Capítulo 34

—¿Qué tal estás? —le preguntó Amy a Rose una mañana mientras comían crepés de arándanos en el Morning Glory Diner. Amy, vestida con pantalones negros y blusa azul oscura, iba después al aeropuerto para un viaje por trabajo que la llevaría hasta la Georgia rural y el extremo sur de Kentucky, donde hablaría sobre las instalaciones para el tratamiento de las aguas residuales («porque no te puedes imaginar lo mal que llegan a oler», le había asegurado a Rose). Rose, con los pantalones holgados de color caqui militar que ahora solía vestir, se acercaría a la biblioteca para cambiar las diez novelas románticas que acababa de leer por otras diez, y luego pasearía a un schipperke llamado Skip. Rose masticó reflexiva.

—Bien —contestó despacio mientras con sus largos y delgados dedos apartaba del plato un molesto trozo de beicon.

—¿No echas de menos el trabajo?

—A quien echo de menos es a Maggie —farfulló Rose con la boca llena.

Era la verdad. El bar Morning Glory estaba en el antiguo barrio de Maggie, justo a la vuelta de la esquina en donde estaba el piso del que la habían desahuciado poco antes de que se fuese a vivir con Rose. Durante los años en que Rose estudió en la Escuela de Derecho, Maggie iba a visitarla una o dos veces al semestre, y más tarde, cuando Rose empezó a trabajar, se desplazaba hasta el sur de Filadelfia y se veían para desayunar, para tomar algo, o para irse a dar una vuelta por el centro comercial King of Prussia. Rose recordaba con cariño todos los pisos por los que Maggie había pasado. Viviera donde viviera, las paredes siempre acababan pintadas de rosa, y Maggie colocaba su secador de pelo de anticuario en un rincón, e instalaba un bar provisional en alguna parte, con una coctelera para hacer martinis comprada en un rastrillo y siempre a punto para ser utilizada.

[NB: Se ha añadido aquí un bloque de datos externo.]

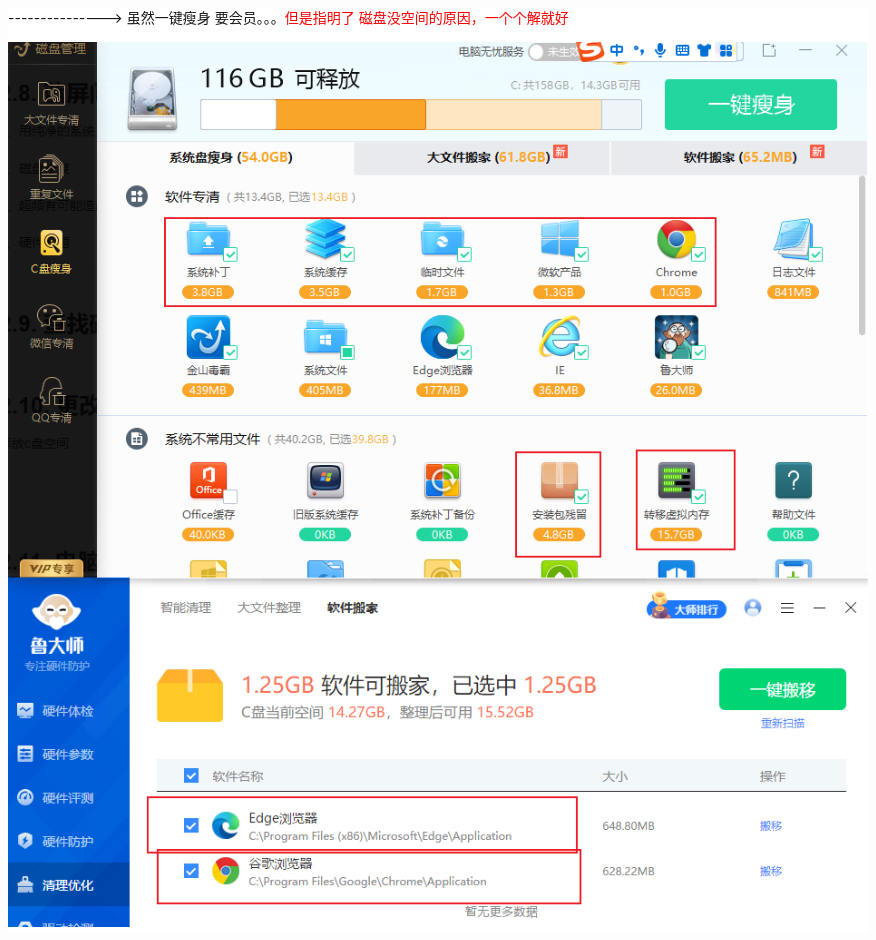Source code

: ---------------> 虽然一键瘦身 要会员。。。<font color='red'>但是指明了 磁盘没空间的原因，一个个解就好</font>

![image-20230813010257108](software_pcSettings.assets/image-20230813010257108.png)






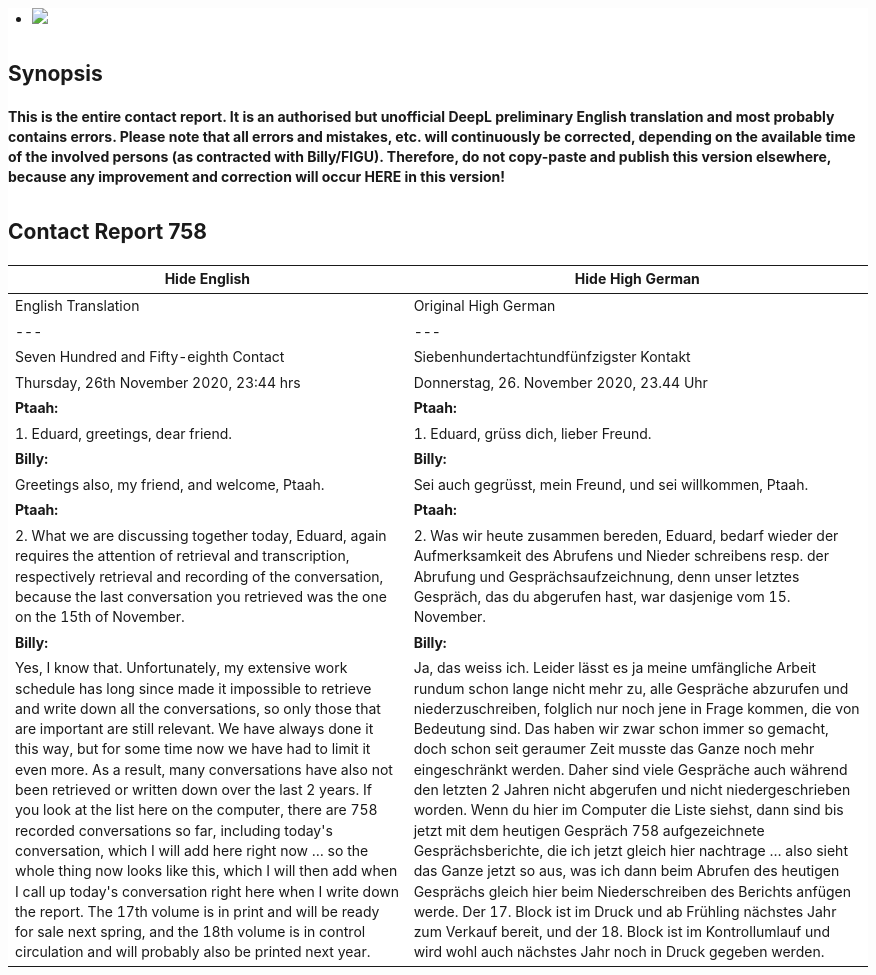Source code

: 
  * [![](https://www.futureofmankind.co.uk/w/images/thumb/9/92/Kontakberichte_Block_19_Front_Cover.jpg/160px-Kontakberichte_Block_19_Front_Cover.jpg)](https://www.futureofmankind.co.uk/Billy_Meier/<https:/www.futureofmankind.co.uk/w/images/9/92/Kontakberichte_Block_19_Front_Cover.jpg>)


## Synopsis
**This is the entire contact report. It is an authorised but unofficial DeepL preliminary English translation and most probably contains errors. Please note that all errors and mistakes, etc. will continuously be corrected, depending on the available time of the involved persons (as contracted with Billy/FIGU). Therefore, do not copy-paste and publish this version elsewhere, because any improvement and correction will occur HERE in this version!**
## Contact Report 758
Hide English | Hide High German  
---|---  
English Translation | Original High German  
---|---  
Seven Hundred and Fifty-eighth Contact  | Siebenhundertachtundfünfzigster Kontakt   
Thursday, 26th November 2020, 23:44 hrs  | Donnerstag, 26. November 2020, 23.44 Uhr   
**Ptaah:** | **Ptaah:**  
1. Eduard, greetings, dear friend.  | 1. Eduard, grüss dich, lieber Freund.   
**Billy:** | **Billy:**  
Greetings also, my friend, and welcome, Ptaah.  | Sei auch gegrüsst, mein Freund, und sei willkommen, Ptaah.   
**Ptaah:** | **Ptaah:**  
2. What we are discussing together today, Eduard, again requires the attention of retrieval and transcription, respectively retrieval and recording of the conversation, because the last conversation you retrieved was the one on the 15th of November.  | 2. Was wir heute zusammen bereden, Eduard, bedarf wieder der Aufmerksamkeit des Abrufens und Nieder schreibens resp. der Abrufung und Gesprächsaufzeichnung, denn unser letztes Gespräch, das du abgerufen hast, war dasjenige vom 15. November.   
**Billy:** | **Billy:**  
Yes, I know that. Unfortunately, my extensive work schedule has long since made it impossible to retrieve and write down all the conversations, so only those that are important are still relevant. We have always done it this way, but for some time now we have had to limit it even more. As a result, many conversations have also not been retrieved or written down over the last 2 years. If you look at the list here on the computer, there are 758 recorded conversations so far, including today's conversation, which I will add here right now … so the whole thing now looks like this, which I will then add when I call up today's conversation right here when I write down the report. The 17th volume is in print and will be ready for sale next spring, and the 18th volume is in control circulation and will probably also be printed next year.  | Ja, das weiss ich. Leider lässt es ja meine umfängliche Arbeit rundum schon lange nicht mehr zu, alle Gespräche abzurufen und niederzuschreiben, folglich nur noch jene in Frage kommen, die von Bedeutung sind. Das haben wir zwar schon immer so gemacht, doch schon seit geraumer Zeit musste das Ganze noch mehr eingeschränkt werden. Daher sind viele Gespräche auch während den letzten 2 Jahren nicht abgerufen und nicht niedergeschrieben worden. Wenn du hier im Computer die Liste siehst, dann sind bis jetzt mit dem heutigen Gespräch 758 aufgezeichnete Gesprächsberichte, die ich jetzt gleich hier nachtrage … also sieht das Ganze jetzt so aus, was ich dann beim Abrufen des heutigen Gesprächs gleich hier beim Niederschreiben des Berichts anfügen werde. Der 17. Block ist im Druck und ab Frühling nächstes Jahr zum Verkauf bereit, und der 18. Block ist im Kontrollumlauf und wird wohl auch nächstes Jahr noch in Druck gegeben werden.   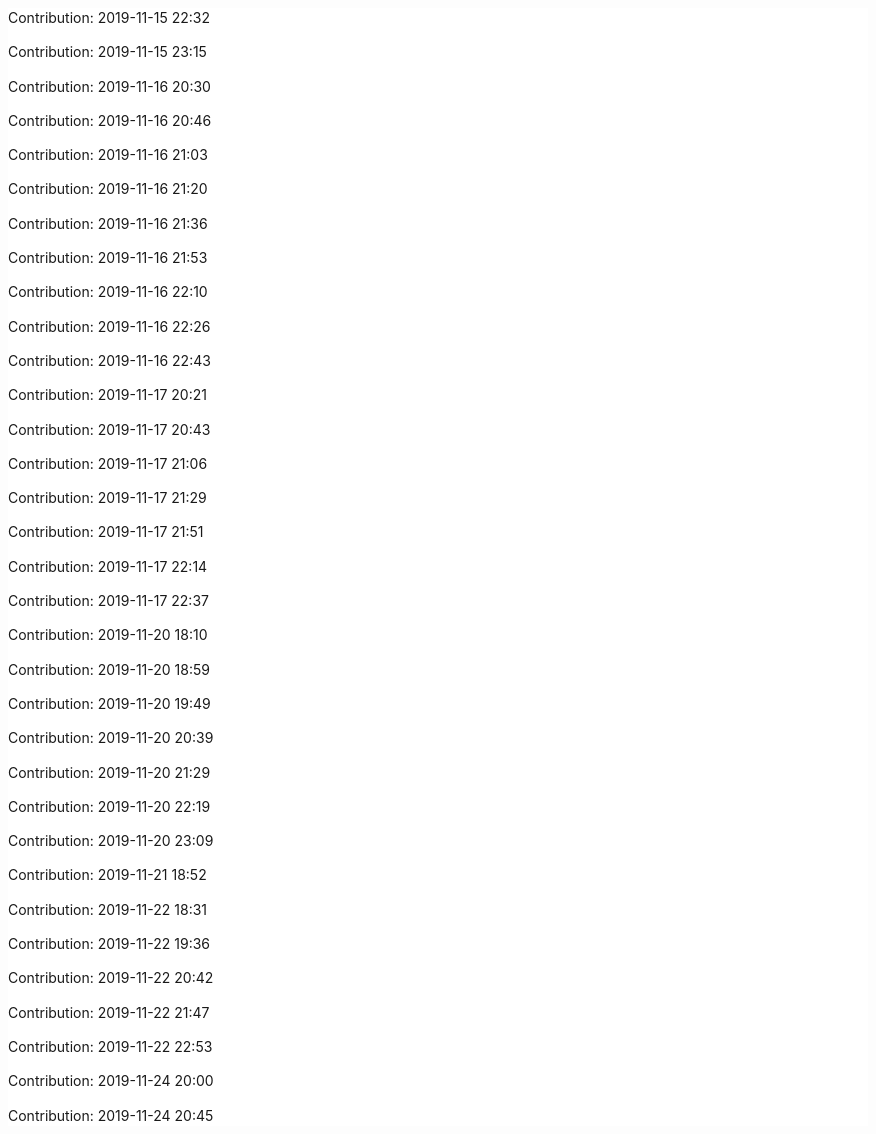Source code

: Contribution: 2019-11-15 22:32

Contribution: 2019-11-15 23:15

Contribution: 2019-11-16 20:30

Contribution: 2019-11-16 20:46

Contribution: 2019-11-16 21:03

Contribution: 2019-11-16 21:20

Contribution: 2019-11-16 21:36

Contribution: 2019-11-16 21:53

Contribution: 2019-11-16 22:10

Contribution: 2019-11-16 22:26

Contribution: 2019-11-16 22:43

Contribution: 2019-11-17 20:21

Contribution: 2019-11-17 20:43

Contribution: 2019-11-17 21:06

Contribution: 2019-11-17 21:29

Contribution: 2019-11-17 21:51

Contribution: 2019-11-17 22:14

Contribution: 2019-11-17 22:37

Contribution: 2019-11-20 18:10

Contribution: 2019-11-20 18:59

Contribution: 2019-11-20 19:49

Contribution: 2019-11-20 20:39

Contribution: 2019-11-20 21:29

Contribution: 2019-11-20 22:19

Contribution: 2019-11-20 23:09

Contribution: 2019-11-21 18:52

Contribution: 2019-11-22 18:31

Contribution: 2019-11-22 19:36

Contribution: 2019-11-22 20:42

Contribution: 2019-11-22 21:47

Contribution: 2019-11-22 22:53

Contribution: 2019-11-24 20:00

Contribution: 2019-11-24 20:45
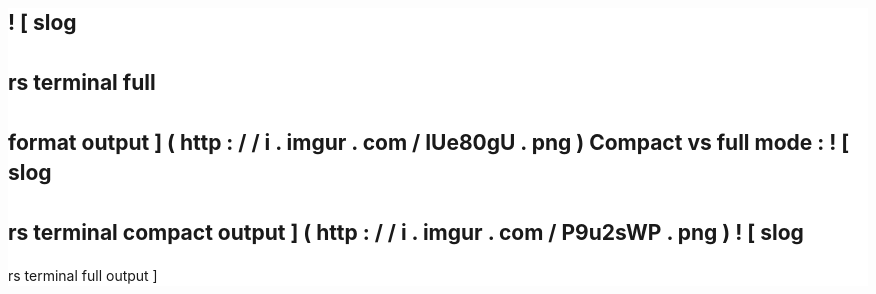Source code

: !
[
slog
-
rs
terminal
full
-
format
output
]
(
http
:
/
/
i
.
imgur
.
com
/
IUe80gU
.
png
)
Compact
vs
full
mode
:
!
[
slog
-
rs
terminal
compact
output
]
(
http
:
/
/
i
.
imgur
.
com
/
P9u2sWP
.
png
)
!
[
slog
-
rs
terminal
full
output
]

—¿Dónde está? —inquirió Amy, que limpió un cuchillo para la mantequilla con una servilleta y lo usó para darle un vistazo a sus labios pintados.

Rose cabeceó, sintiendo cómo las habituales sensaciones de rabia, frustración, ira y lástima, que Maggie provocaba en ella, ascendían por su pecho.

—Ni lo sé ni sé si quiero saberlo —declaró.

—Bueno, conociendo a Maggie, aparecerá —comentó Amy—. Necesitará dinero o un coche, o un coche lleno de dinero. Sonará el teléfono y dará señales de vida.

—Lo sé —dijo Rose, y suspiró. Echaba de menos a su hermana… sólo que echar de menos no era la expresión adecuada. Echaba de menos su compañía, tener a alguien con quien desayunar y compartir pedicuras, y excursiones por el centro comercial. Incluso se había dado cuenta de que echaba de menos el ruido que hacía Maggie, su desorden, la forma en que subía el termostato a veintisiete grados hasta que su casa parecía un viaje al trópico, y cómo, contada por Maggie, incluso la historia más mundana se convertía en una aventura de tres capítulos. Recordaba a Maggie tratando de tirar al recalcitrante váter de Rose un montón de kleenex manchados de maquillaje, mientras le gritaba a la taza: «¡Trágatelos, coño!»; a Maggie rabiosa en el pasillo de champús y geles del drugstore porque se les había acabado el tipo de suavizante concreto y específico para su pelo teñido; el chasquido de dedos que hacía para darle a entender a Rose que le dejara más sitio en el sofá, y la canción que su hermana cantaba en la ducha: «Tenía que ser yo… tenía que ser yo…».

Impaciente, Amy tamborileaba con el cuchillo sobre el borde del plato.

—Rose, aterriza.

—Sí, perdona —se disculpó Rose, gesticulando con desánimo. Más tarde, esa misma mañana, se fue en bici hasta una cabina de teléfono, extrajo un puñado de monedas de su bolsillo y marcó otra vez el número del móvil de su hermana. Un tono, dos tonos.

—¿Diga? —preguntó Maggie con descaro y seguridad—. ¿Diga? ¿Quién es?

Rose colgó el teléfono y pensó en si Maggie habría visto el prefijo 215, y se preguntaría si era ella; y si le importaría.